As the event’s keynote speaker, Mason delivered a speech that centered on the theme of “Back and better than ever; Braving the future together” and highlighted the community’s resilience during the pandemic, as well as recent successes at the district’s 10 schools.
When talking about the challenges of teaching and learning during the pandemic, Mason celebrated the many students from varying grade levels that had their “eyes focused out” and continued to give back to the Brea community. He spoke of a young third-grader who, during the pandemic, made jewelry for children with cancer, and he lauded the Brea Olinda High School robotics team that produced hundreds of face shields for first responders.
“It’s not just reading, writing and arithmetic we are teaching here in BOUSD,” he said. “We’re raising whole children.”
The superintendent also addressed the growth of the district’s career pathways and Career Technical Education — or CTE — programs and local community partnerships that have continued to thrive even in the midst of a global health crisis.

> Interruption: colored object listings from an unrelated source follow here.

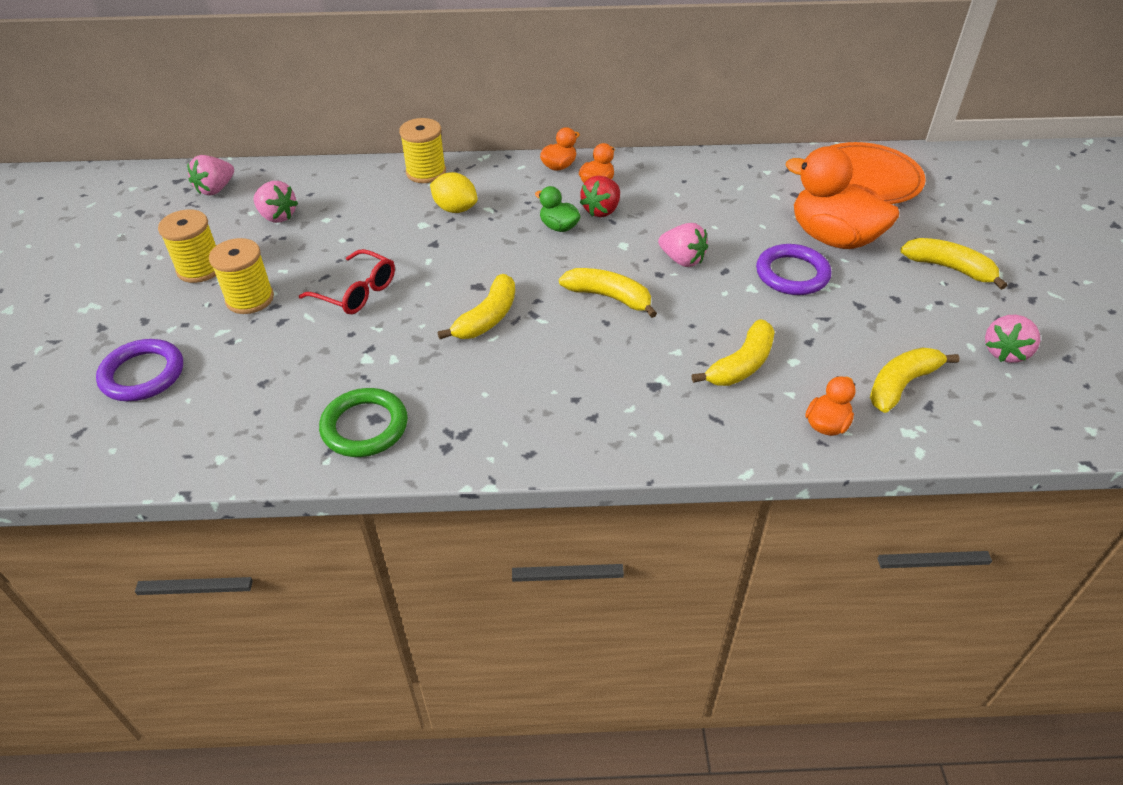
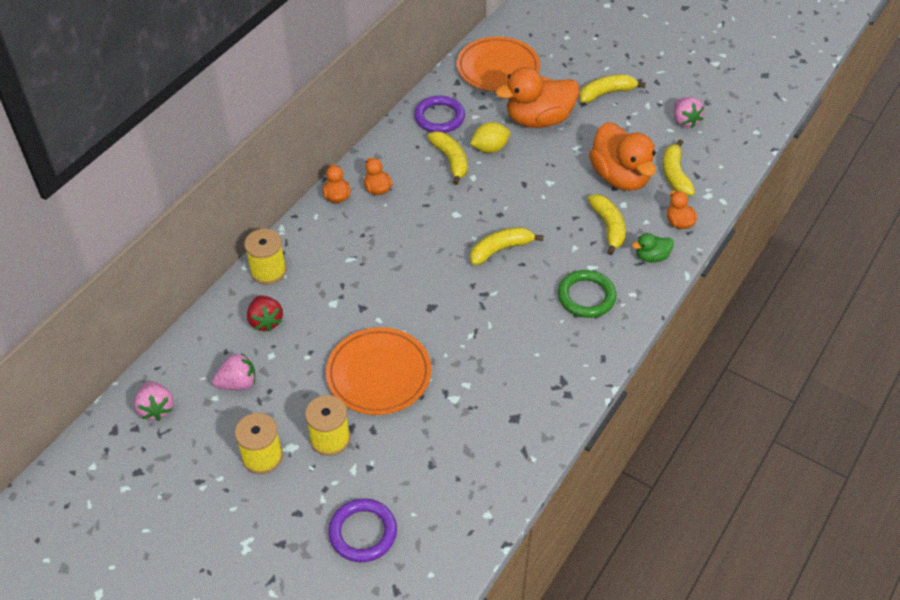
camera: 55 degrees left, 5 degrees up
red glasses [299,249,395,314] -> orange plate [326,327,431,415]
green ring [319,388,408,457] -> green ring moved to [558,270,616,318]
yellow lemon [430,172,478,213] -> yellow lemon moved to [470,122,510,153]
yellow banana [438,274,515,339] -> yellow banana moved to [427,131,468,185]
green duck [535,186,581,232] -> green duck moved to [632,233,674,263]
red strawberry [580,176,620,217] -> red strawberry moved to [247,295,283,331]
pink strawberry [658,223,708,267] -> none
purple ring [756,244,831,295] -> purple ring moved to [414,96,465,133]
none -> orange duck [589,122,656,191]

“Our BOUSD community is built from the people sitting here today,” he said. “From partnerships with Fullerton College that bring college credits to our high school students, to local businesses that provide internships and job-shadowing experience, to the police and fire departments that keep us safe, we are one community.”
Mason also said that while the district has much to celebrate, there are some challenges that lie ahead. The district, with two schools over 100 years old, has many facility needs that will need to be addressed in the near future.
The Brea Olinda Unified School District, with six elementary schools, one junior high, one high school, one continuation high school and one online academy, serves approximately 6,000 students.